ALAMO GROUP INC.
Policy Regarding Director Candidates Recommended by Shareholders

The Board's Nominating/Corporate Governance Committee (the "Committee") identifies and evaluates director candidates. In identifying and recommending nominees for positions on the Board, the Committee places primary emphasis on (i) judgment, character, expertise, skills and knowledge useful to the oversight of our business; (ii) diversity of viewpoints, backgrounds, experiences and other demographics; (iii) business or other relevant experience; and (iv) the extent to which the interplay of the nominee's expertise, skills, knowledge and experience with that of other members of the Board will build a board that is active, collegial and responsive to the needs of Alamo Group Inc. ("Alamo").

The Committee accepts shareholder recommendations of director candidates and evaluates such candidates in the same manner as other candidates. Upon identifying a director candidate, the Committee initially determines the need for additional or replacement Board members and evaluates the director candidate under the criteria described above based on the information the Committee receives with the recommendation or otherwise possesses, which may be supplemented by certain inquiries. If the Committee determines, in consultation with other Board members, including the Chairman, that a more comprehensive evaluation is warranted, the Committee may then obtain additional information about the director candidate's background and experience, including by means of interviews. The Committee will then evaluate the director candidate further, again using the evaluation criteria described above. The Committee receives input on such director candidates from other directors, including the Chairman, and recommends director candidates to the full Board for nomination. The Committee may engage a third party to assist in the search for director candidates or to assist in gathering information regarding a director candidate's background and experience. If the Committee engages a third party, the Committee approves the fee that Alamo pays for these services.
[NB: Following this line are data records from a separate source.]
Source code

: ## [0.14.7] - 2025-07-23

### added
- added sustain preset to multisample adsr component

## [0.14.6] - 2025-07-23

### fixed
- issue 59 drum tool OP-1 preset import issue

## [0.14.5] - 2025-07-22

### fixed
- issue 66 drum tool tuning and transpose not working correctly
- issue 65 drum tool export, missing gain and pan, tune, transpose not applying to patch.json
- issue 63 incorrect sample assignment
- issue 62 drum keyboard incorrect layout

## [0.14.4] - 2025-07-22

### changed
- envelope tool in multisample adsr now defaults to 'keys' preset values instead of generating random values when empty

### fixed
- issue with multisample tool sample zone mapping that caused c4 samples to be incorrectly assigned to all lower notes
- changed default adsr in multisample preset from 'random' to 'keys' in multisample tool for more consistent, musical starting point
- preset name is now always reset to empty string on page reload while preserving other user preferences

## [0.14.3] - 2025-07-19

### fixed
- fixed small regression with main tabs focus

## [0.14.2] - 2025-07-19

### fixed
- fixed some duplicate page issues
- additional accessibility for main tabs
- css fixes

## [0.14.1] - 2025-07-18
Alamo shareholders who wish to recommend a candidate for the Committee's consideration must submit the recommendation in writing to the Committee in accordance with the Board's Policy Regarding Shareholder Communication with the Board of Directors. The recommendation must demonstrate that it is being submitted by a current Alamo shareholder and must include information about the candidate, including name, age, business address, principal occupation, principal qualifications and other relevant biographical information. Shareholders also must provide confirmation of the candidate's consent to serve as a director. Shareholders may make recommendations at any time, but recommendations for consideration for nominees at the annual meeting of shareholders must be received not less than 120 days before the first anniversary of the date of Alamo's proxy statement released to shareholders in conjunction with the previous year's annual meeting.